++++ RECORD EXCERPTS

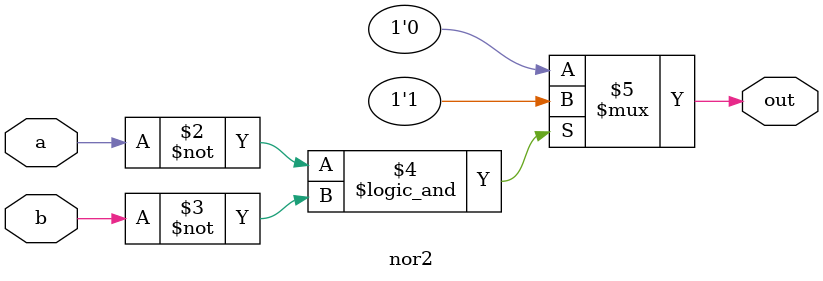
<source format=v>
module nor2 (
  input a,
  input b,
  output reg out
);

    always @(*) begin
        out = (~a && ~b) ? 1'b1 : 1'b0;
    end

    
endmodule

</source>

++++++++

REQUIRED ACTION >> Provide an exact transcript of the lines from the one that holds "output reg out" through the final line of the data above.

RESPONSE AREA >>
  output reg out
);

    always @(*) begin
        out = (~a && ~b) ? 1'b1 : 1'b0;
    end

    
endmodule

</source>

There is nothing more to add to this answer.